Prevention Tip #1: Get Good/New Shoes
What do your running shoes look like? If you answers are “old,” “really old,” or “do chucks count?” you’re likely in need of new ones. I know many people are skeptical about the power of running shoes, but I will say from personal experience that shoes designed specifically for moving forward, instead of side to side like basketball shoes, is a major advantage. Find a pair that fits your foot and running style.
Prevention Tip #2: Ease Into Heavy Training
My macho mind keeps telling to go all out and get right back into the 8-10 mile runs. My leg would beg to differ. If you’ve got time to spare, there’s no rush to get into heavy distance. Your body won’t lose its conditioning overnight, and you’ll have the time to recover. Still itching to be active and get the heart rate going? Cross training with cycling, swimming, or pool running can keep your cardiovascular fitness up while not putting extra strand on the ITB.
Prevention Tip #3: Listen to Your Body
Muscle pain is relatively normal on longer runs, especially if your body isn’t used to them. Sharp pain that isn’t an abdominal cramp should take your immediate attention.
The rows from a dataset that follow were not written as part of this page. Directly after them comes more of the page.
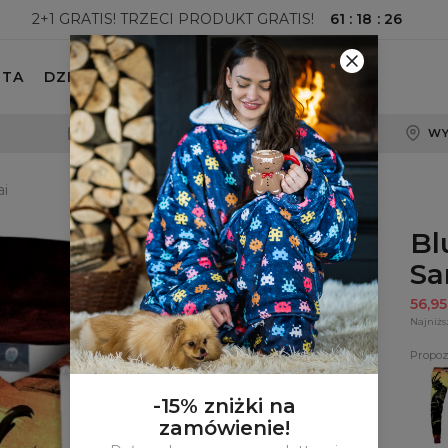
61
:
18
:
25
2+1 GRATIS! TRZECI PRODUKT GRATIS!
ETA
DZIECKO
100-DNIOWE PRAWO ZWROTU
WY
i
Bl
Sa
56,9
Najniżs
Propoz
Spod
dres
Lone
-15% zniżki na
Samu
zamówienie!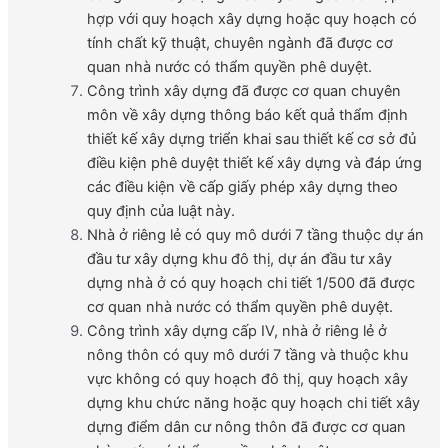
hợp với quy hoạch xây dựng hoặc quy hoạch có
tính chất kỹ thuật, chuyên ngành đã được cơ
quan nhà nước có thẩm quyền phê duyệt.
Công trình xây dựng đã được cơ quan chuyên
môn về xây dựng thông báo kết quả thẩm định
thiết kế xây dựng triển khai sau thiết kế cơ sở đủ
điều kiện phê duyệt thiết kế xây dựng và đáp ứng
các điều kiện về cấp giấy phép xây dựng theo
quy định của luật này.
Nhà ở riêng lẻ có quy mô dưới 7 tầng thuộc dự án
đầu tư xây dựng khu đô thị, dự án đầu tư xây
dựng nhà ở có quy hoạch chi tiết 1/500 đã được
cơ quan nhà nước có thẩm quyền phê duyệt.
Công trình xây dựng cấp IV, nhà ở riêng lẻ ở
nông thôn có quy mô dưới 7 tầng và thuộc khu
vực không có quy hoạch đô thị, quy hoạch xây
dựng khu chức năng hoặc quy hoạch chi tiết xây
dựng điểm dân cư nông thôn đã được cơ quan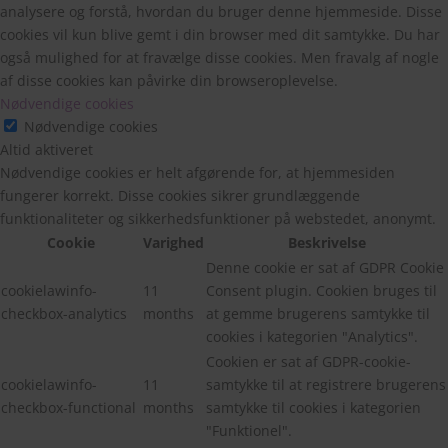
analysere og forstå, hvordan du bruger denne hjemmeside. Disse
cookies vil kun blive gemt i din browser med dit samtykke. Du har
også mulighed for at fravælge disse cookies. Men fravalg af nogle
af disse cookies kan påvirke din browseroplevelse.
Nødvendige cookies
Nødvendige cookies
Altid aktiveret
Nødvendige cookies er helt afgørende for, at hjemmesiden
fungerer korrekt. Disse cookies sikrer grundlæggende
funktionaliteter og sikkerhedsfunktioner på webstedet, anonymt.
Cookie
Varighed
Beskrivelse
Denne cookie er sat af GDPR Cookie
cookielawinfo-
11
Consent plugin. Cookien bruges til
checkbox-analytics
months
at gemme brugerens samtykke til
cookies i kategorien "Analytics".
Cookien er sat af GDPR-cookie-
cookielawinfo-
11
samtykke til at registrere brugerens
checkbox-functional
months
samtykke til cookies i kategorien
"Funktionel".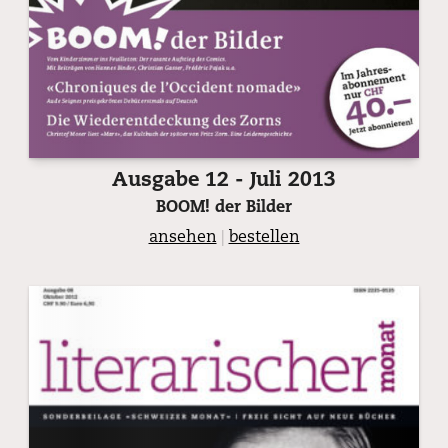
Ausgabe 12 - Juli 2013
BOOM! der Bilder
ansehen
|
bestellen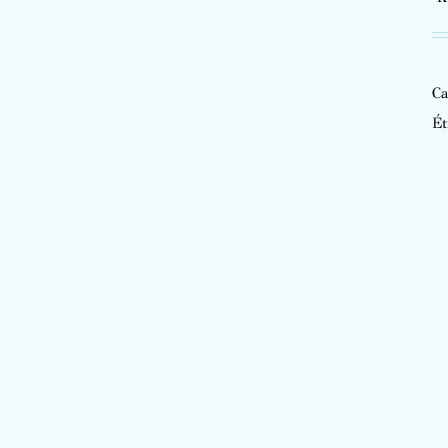
Ca
Ét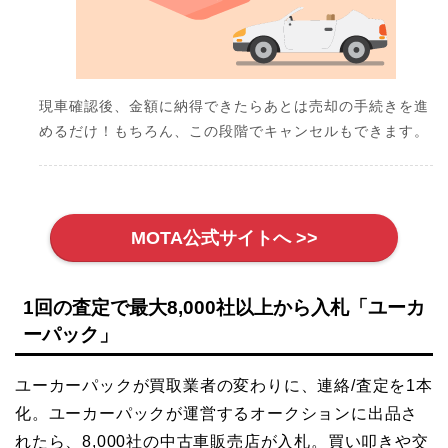
現車確認後、金額に納得できたらあとは売却の手続きを進
めるだけ！もちろん、この段階でキャンセルもできます。
MOTA公式サイトへ >>
1回の査定で最大8,000社以上から入札「ユーカ
ーパック」
ユーカーパックが買取業者の変わりに、連絡/査定を1本
化。ユーカーパックが運営するオークションに出品さ
れたら、8,000社の中古車販売店が入札。買い叩きや交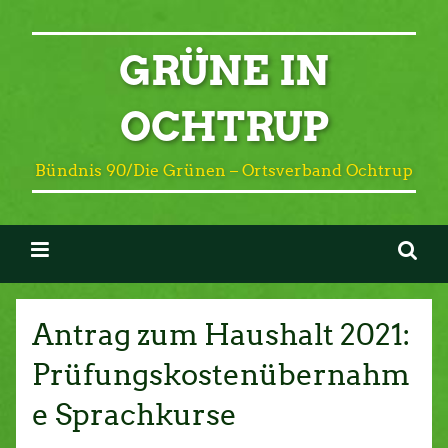
GRÜNE IN
OCHTRUP
Bündnis 90/Die Grünen – Ortsverband Ochtrup
Antrag zum Haushalt 2021:
Prüfungskostenübernahm
e Sprachkurse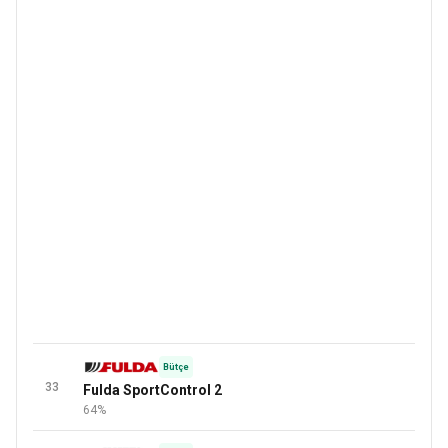
Bütçe
33
Fulda SportControl 2
64%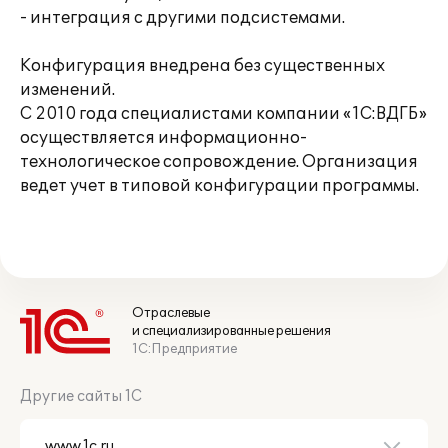
- интеграция с другими подсистемами.
Конфигурация внедрена без существенных
изменений.
С 2010 года специалистами компании «1С:ВДГБ»
осуществляется информационно-
технологическое сопровождение. Организация
ведет учет в типовой конфигурации программы.
Отраслевые
и специализированные решения
1С:Предприятие
Другие сайты 1С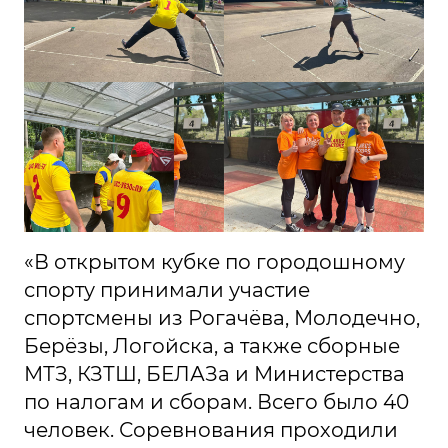
«В открытом кубке по городошному
спорту принимали участие
спортсмены из Рогачёва, Молодечно,
Берёзы, Логойска, а также сборные
МТЗ, КЗТШ, БЕЛАЗа и Министерства
по налогам и сборам. Всего было 40
человек. Соревнования проходили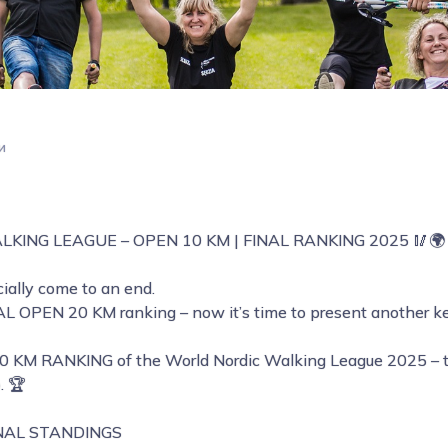
и
KING LEAGUE – OPEN 10 KM | FINAL RANKING 2025 🥢🌍
ially come to an end.
 OPEN 20 KM ranking – now it’s time to present another ke
0 KM RANKING of the World Nordic Walking League 2025 – t
. 🏆
INAL STANDINGS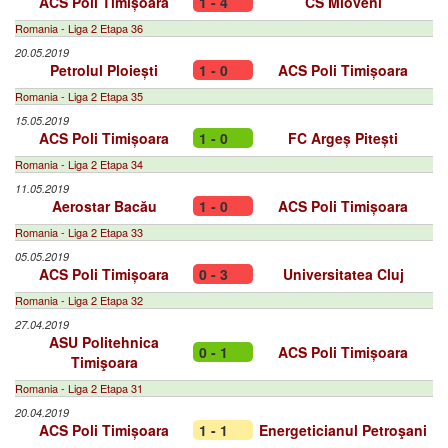
ACS Poli Timișoara
1 - 4
CS Mioveni
Romania - Liga 2 Etapa 36
20.05.2019
Petrolul Ploiești
1 - 0
ACS Poli Timișoara
Romania - Liga 2 Etapa 35
15.05.2019
ACS Poli Timișoara
1 - 0
FC Argeș Pitești
Romania - Liga 2 Etapa 34
11.05.2019
Aerostar Bacău
1 - 0
ACS Poli Timișoara
Romania - Liga 2 Etapa 33
05.05.2019
ACS Poli Timișoara
0 - 3
Universitatea Cluj
Romania - Liga 2 Etapa 32
27.04.2019
ASU Politehnica
0 - 1
ACS Poli Timișoara
Timişoara
Romania - Liga 2 Etapa 31
20.04.2019
ACS Poli Timișoara
1 - 1
Energeticianul Petroşani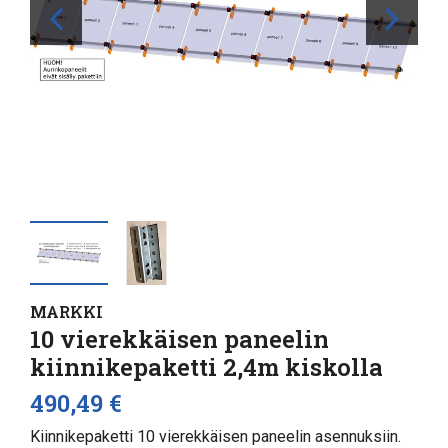
MARKKI
10 vierekkäisen paneelin
kiinnikepaketti 2,4m kiskolla
490,49 €
Kiinnikepaketti 10 vierekkäisen paneelin asennuksiin.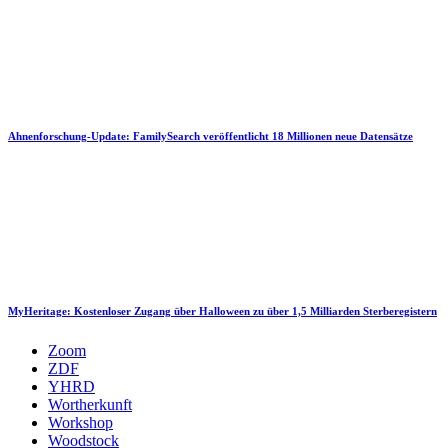
Ahnenforschung-Update: FamilySearch veröffentlicht 18 Millionen neue Datensätze
MyHeritage: Kostenloser Zugang über Halloween zu über 1,5 Milliarden Sterberegistern
Zoom
ZDF
YHRD
Wortherkunft
Workshop
Woodstock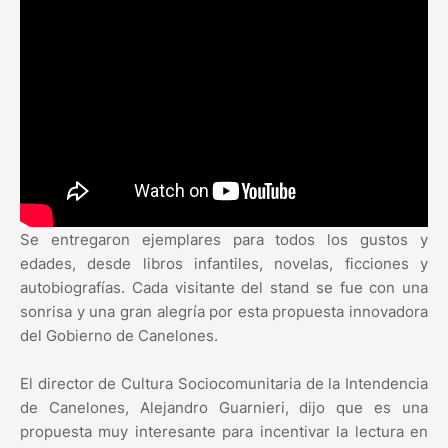
Se entregaron ejemplares para todos los gustos y
edades, desde libros infantiles, novelas, ficciones y
autobiografías. Cada visitante del stand se fue con una
sonrisa y una gran alegría por esta propuesta innovadora
del Gobierno de Canelones.
El director de Cultura Sociocomunitaria de la Intendencia
de Canelones, Alejandro Guarnieri, dijo que es una
propuesta muy interesante para incentivar la lectura en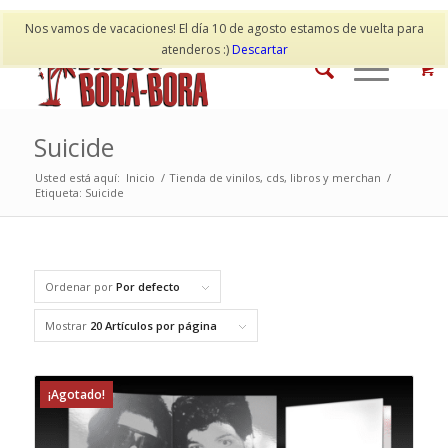
Mi cuenta
Contacto
Nos vamos de vacaciones! El día 10 de agosto estamos de vuelta para
atenderos :)
Descartar
Suicide
Usted está aquí:
Inicio
/
Tienda de vinilos, cds, libros y merchan
/
Etiqueta: Suicide
Ordenar por
Por defecto
Mostrar
20 Artículos por página
¡Agotado!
Be extra wary of this coming back from injury. If after five days you can run five miles without pain, fantastic; but, if not, don’t push yourself for the sake of “the cause.” You’ll probably just injure yourself further.
This Week’s Highlighted Run: Savage Race
Mud. Ramps. Water. Balance beams. Climbing. Ice baths. Barbed Wire. Fire.
If I was running this, a painful ITB would be the least of my worries. The Savage Race is an obstacle-laden 5-6 mile obstacle course that features over 25 roadblocks and challenges to overcome. Your reward? Beer and a party. Makes a normal Saturday night sound much more worthwhile.